The book breaks down the 5 ways that humans typically give and receive love and speaks to the importance of knowing your partner’s love language and speaking to them in it consistently in order to add more growth, connection, fulfillment and security to your relationship.

The 5 love languages are:

  1. Words of Affirmation
  2. Quality Time
  3. Physical Touch
  4. Acts of Service
  5. Gift Giving

While most people find that all or most of the love languages are important in their relationship, there are some languages that make us feel more loved than others and when they are missing or lacking in our relationship we consequently feel a disconnect. The missing or lacking pieces usually aren’t due to lack of care, however. We just usually only speak in the love language that makes us feel most loved, which isn’t necessarily what makes our partner feel most loved, thus sometimes leaving us or our other with an emotional void.
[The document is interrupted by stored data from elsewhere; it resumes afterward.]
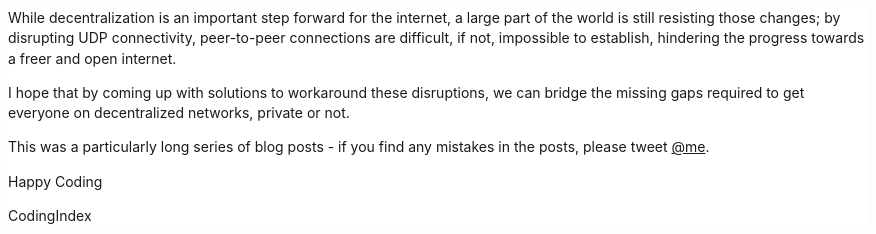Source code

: While decentralization is an important step forward for the internet, a large part of the world is still resisting those changes; by disrupting UDP connectivity, peer-to-peer connections are difficult, if not, impossible to establish, hindering the progress towards a freer and open internet.

I hope that by coming up with solutions to workaround these disruptions, we can bridge the missing gaps required to get everyone on decentralized networks, private or not.

This was a particularly long series of blog posts - if you find any mistakes in the posts, please tweet [@me](https://twitter.com/jameshi16).

Happy Coding

CodingIndex
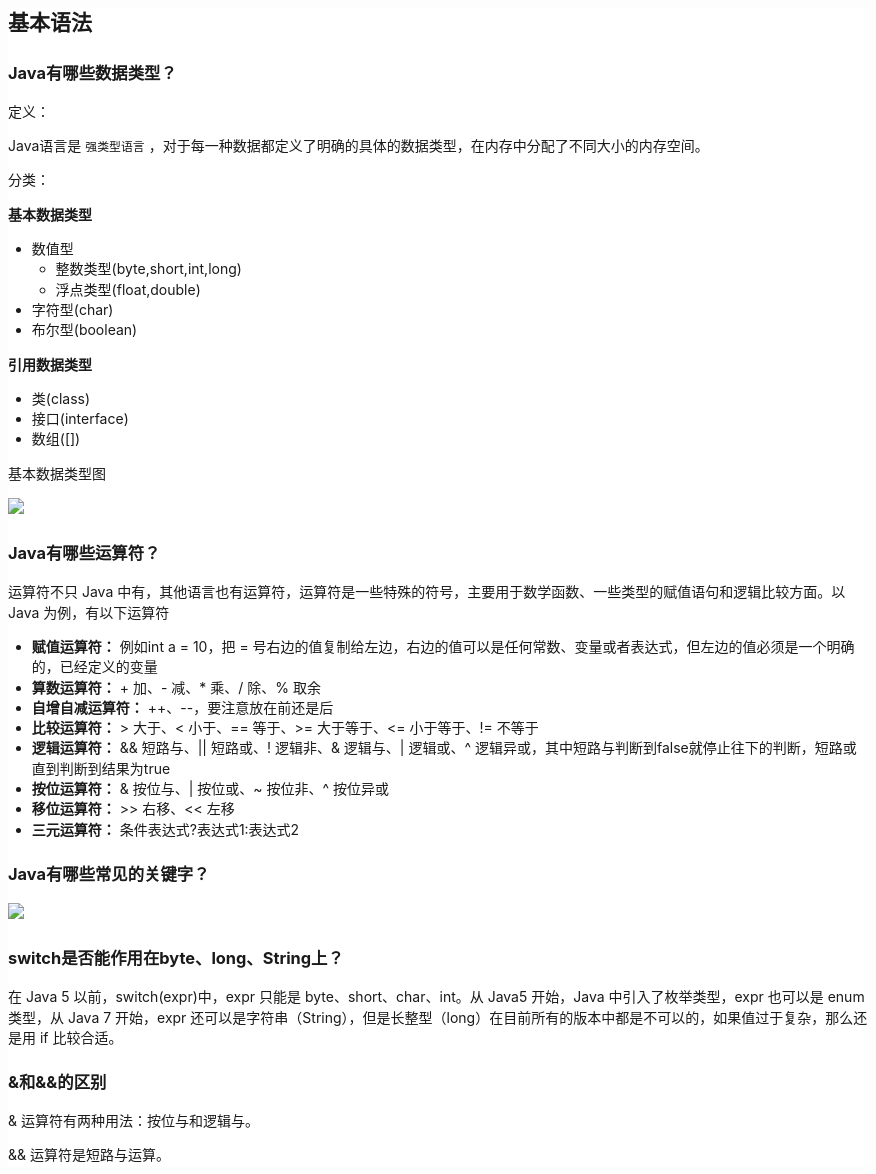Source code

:
## 基本语法

### Java有哪些数据类型？

定义：

Java语言是 `强类型语言` ，对于每一种数据都定义了明确的具体的数据类型，在内存中分配了不同大小的内存空间。

分类：

**基本数据类型**
- 数值型
  - 整数类型(byte,short,int,long)
  - 浮点类型(float,double)
- 字符型(char)
- 布尔型(boolean)

**引用数据类型**
- 类(class)
- 接口(interface)
- 数组([])

基本数据类型图

![](https://resource.lzyan.fun/PigGo/data_type.png)

### Java有哪些运算符？

运算符不只 Java 中有，其他语言也有运算符，运算符是一些特殊的符号，主要用于数学函数、一些类型的赋值语句和逻辑比较方面。以 Java 为例，有以下运算符

- **赋值运算符：** 例如int a = 10，把 = 号右边的值复制给左边，右边的值可以是任何常数、变量或者表达式，但左边的值必须是一个明确的，已经定义的变量
- **算数运算符：** + 加、- 减、* 乘、/ 除、% 取余
- **自增自减运算符：** ++、--，要注意放在前还是后
- **比较运算符：** > 大于、< 小于、== 等于、>= 大于等于、<= 小于等于、!= 不等于
- **逻辑运算符：** && 短路与、|| 短路或、! 逻辑非、& 逻辑与、| 逻辑或、^ 逻辑异或，其中短路与判断到false就停止往下的判断，短路或直到判断到结果为true
- **按位运算符：** & 按位与、| 按位或、~ 按位非、^ 按位异或
- **移位运算符：** >> 右移、<< 左移
- **三元运算符：** 条件表达式?表达式1:表达式2

### Java有哪些常见的关键字？

![](https://resource.lzyan.fun/PigGo/20211202094253.png)

### switch是否能作用在byte、long、String上？

在 Java 5 以前，switch(expr)中，expr 只能是 byte、short、char、int。从 Java5 开始，Java 中引入了枚举类型，expr 也可以是 enum 类型，从 Java 7 开始，expr 还可以是字符串（String），但是长整型（long）在目前所有的版本中都是不可以的，如果值过于复杂，那么还是用 if 比较合适。

### &和&&的区别

 & 运算符有两种用法：按位与和逻辑与。

 && 运算符是短路与运算。
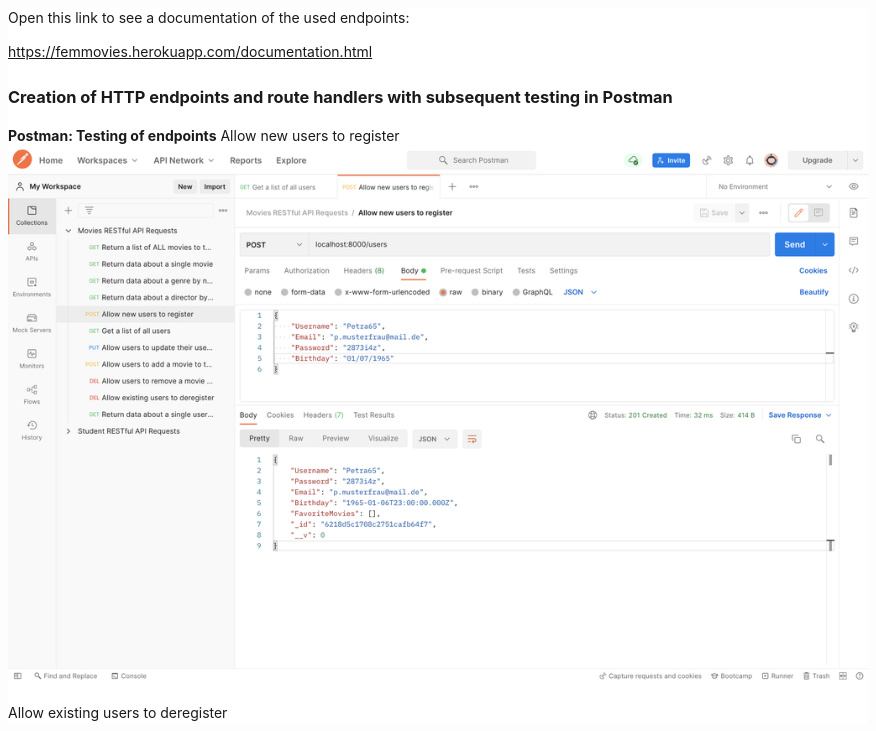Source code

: Open this link to see a documentation of the used endpoints:

https://femmovies.herokuapp.com/documentation.html

### Creation of HTTP endpoints and route handlers with subsequent testing in Postman
**Postman: Testing of endpoints**
Allow new users to register
<img src="https://github.com/F3NJ0/movie_api/blob/f8fee7518c6308859bae77c0cbc749ccc7dbfb02/img/Allow%20new%20users%20to%20register.png">

Allow existing users to deregister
Therefore, it’s important that we understand both what we need and what our partner needs so we can adapt to one another accordingly.

You can read more about each love language, how to determine what you and your partner’s most prominent love languages are and how to speak to one another in them more frequently in the book below. There’s also a quiz at the end that will guide you in determining your love languages if you can’t quite figure it out throughout the course of the book.

I hope this resource leads to better understanding and better, more effective communication that allows both you and your partner to feel more loved and fulfilled in your relationship.